I’ve managed to conquer yet another mini-milestone in the form of a birthday. Looking back, I remember my father hitting various points in life as he aged, and I can state without any doubt whatsoever that I view those happenings much differently today than in years past.
Yesterday, my ten-year-old daughter quizzically shouted, “Wow Dad, you’re really old!”
“Compared to you I’m ancient, but much younger than Mickey Mouse and Donald Duck.”
My wife Marea ignores my attained age and instead is planning for a small group of us to have dinner at an upscale restaurant Monday night. I thought since it’s my birthday, we could stay home, have a BBQ and maybe watch the presidential debate and some football.
My request was simply ignored and I will be going out to dinner.
I also have a trifling issue with gifts. Unlike Marea, who will drop hints about gifts she would like to receive, I unequivocally stress my desire for a gift-less birthday.
My gift list is quite basic: a healthy loving family.
What are my expectations?
Taylor will probably make me a present I’ll cherish forever; Marea will pick me up some new clothes I don’t need; and my sons will buy me golf balls that will vanish a few weeks from now.
I shared a better idea. “You should pool your gift dollars, buy me one share of the SPDR Dow Jones Industrial Average ETF (DIA) every year, and we’ll watch it grow over time.
Another battle lost.
When thinking of milestones, my parents really only had one retirement landmark date, and that was at age 65. My father retired from Raytheon (where he worked his entire married life), filed for original Medicare (Parts A and B), and signed up for full Social Security benefits.

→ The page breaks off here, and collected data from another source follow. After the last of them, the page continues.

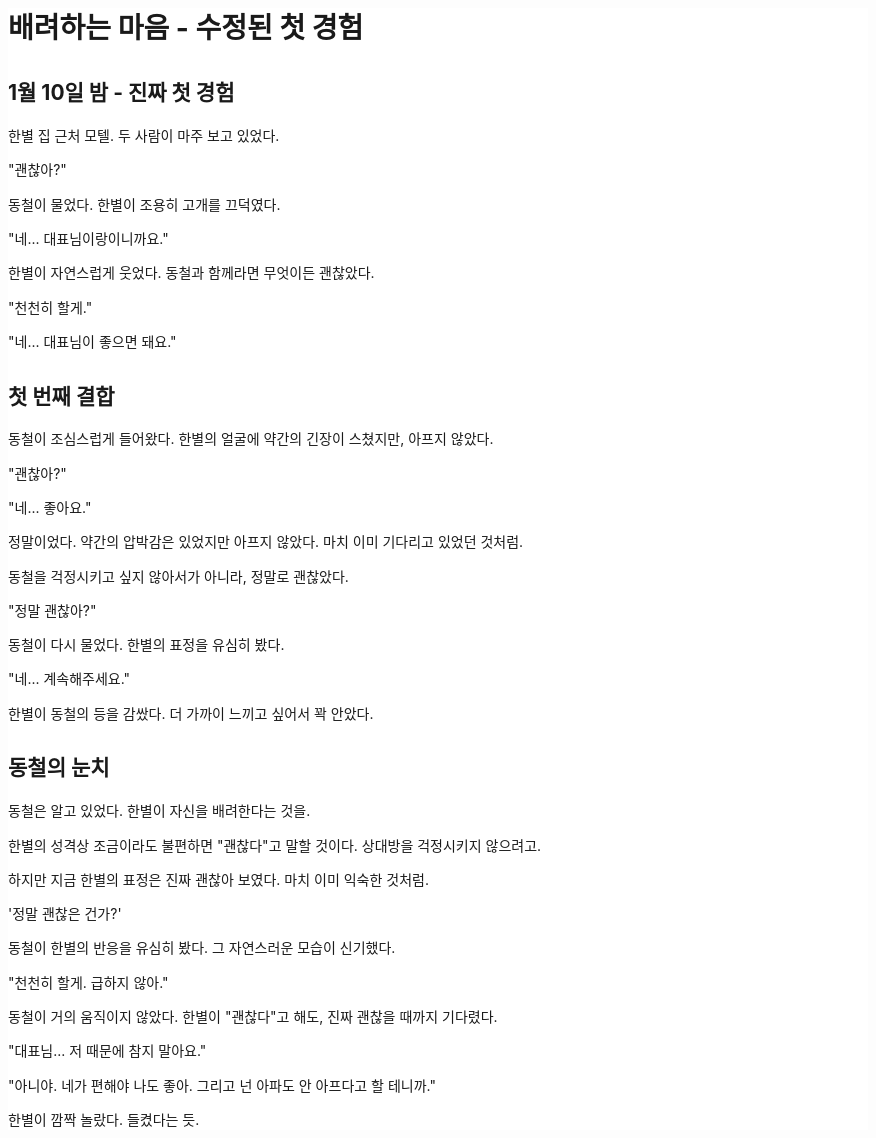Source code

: # 배려하는 마음 - 수정된 첫 경험

## 1월 10일 밤 - 진짜 첫 경험

한별 집 근처 모텔. 두 사람이 마주 보고 있었다.

"괜찮아?"

동철이 물었다. 한별이 조용히 고개를 끄덕였다.

"네... 대표님이랑이니까요."

한별이 자연스럽게 웃었다. 동철과 함께라면 무엇이든 괜찮았다.

"천천히 할게."

"네... 대표님이 좋으면 돼요."

## 첫 번째 결합

동철이 조심스럽게 들어왔다. 한별의 얼굴에 약간의 긴장이 스쳤지만, 아프지 않았다.

"괜찮아?"

"네... 좋아요."

정말이었다. 약간의 압박감은 있었지만 아프지 않았다. 마치 이미 기다리고 있었던 것처럼.

동철을 걱정시키고 싶지 않아서가 아니라, 정말로 괜찮았다.

"정말 괜찮아?"

동철이 다시 물었다. 한별의 표정을 유심히 봤다.

"네... 계속해주세요."

한별이 동철의 등을 감쌌다. 더 가까이 느끼고 싶어서 꽉 안았다.

## 동철의 눈치

동철은 알고 있었다. 한별이 자신을 배려한다는 것을.

한별의 성격상 조금이라도 불편하면 "괜찮다"고 말할 것이다. 상대방을 걱정시키지 않으려고.

하지만 지금 한별의 표정은 진짜 괜찮아 보였다. 마치 이미 익숙한 것처럼.

'정말 괜찮은 건가?'

동철이 한별의 반응을 유심히 봤다. 그 자연스러운 모습이 신기했다.

"천천히 할게. 급하지 않아."

동철이 거의 움직이지 않았다. 한별이 "괜찮다"고 해도, 진짜 괜찮을 때까지 기다렸다.

"대표님... 저 때문에 참지 말아요."

"아니야. 네가 편해야 나도 좋아. 그리고 넌 아파도 안 아프다고 할 테니까."

한별이 깜짝 놀랐다. 들켰다는 듯.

Raytheon also provided them with a pension and a high end supplemental insurance policy that also included prescription drug coverage.
In our complex world, we have a variety of important dates to ponder.
- AARP membership
- Auto insurers begin to offer insurance discounts
- Sweat glands shrink leading to a reduction in sweat
- Note that $300,000 in retirement savings with additions of $12,000 annually,
growing at 6% will generate $1,166,670 at age 67
Age 59 1/2:
- IRA assets may be withdrawn without penalty but there will be tax consequences
- The brain loses 50,000 neurons per day
- Theatre discounts
- Experience fewer colds
- Note that $600,000 in retirement savings with additions of $12,000 annually, growing at 6% will generate $1,008,948 at age 67
- Earliest age to file for Social Security benefits
- Payments will be reduced by some 25% of full benefit amount
- Likely to also negatively impact survivor benefits
- Eligible for Medicare benefits
- A 50% reduction in taste buds
- One in three seniors experience hearing loss
Age 66 or 67:
- Qualify for full Social Security benefits
- An affluent 66-year old couple may earn $47,940 annually in Social Security payments
leading to a total of $1,728,237 in gross lifetime benefits
- Average American couple currently earns $26,112 annually in benefits
- Eligible for maximum Social Security benefits
- Seniors are generally happier than the rest of us
(For more info on how we change with age as highlighted above, see “Aging Carefully: 9 Things That Happen to Your Body (Some Aren’t So Bad!)” at https://health.ucsd.edu/news/features/Pages/2015-08-31-listicle-aging.aspx).
Life is undeniably more complicated nowadays, but if we take the time to plan for the future, everything will fall into place for the person you see in the mirror. Just wondering, do you picture yourself as that person you observe in the mirror every day?
As far as my big day is concerned, I’ll have dinner with family and a couple of good friends. Plus, next weekend I’ll probably be wearing a new golf shirt and have a pocket full of new golf balls.
And finally, according to HistoryNet, Senator Kennedy and Vice President Nixon participated in the nation’s first televised debate on September 26, 1960.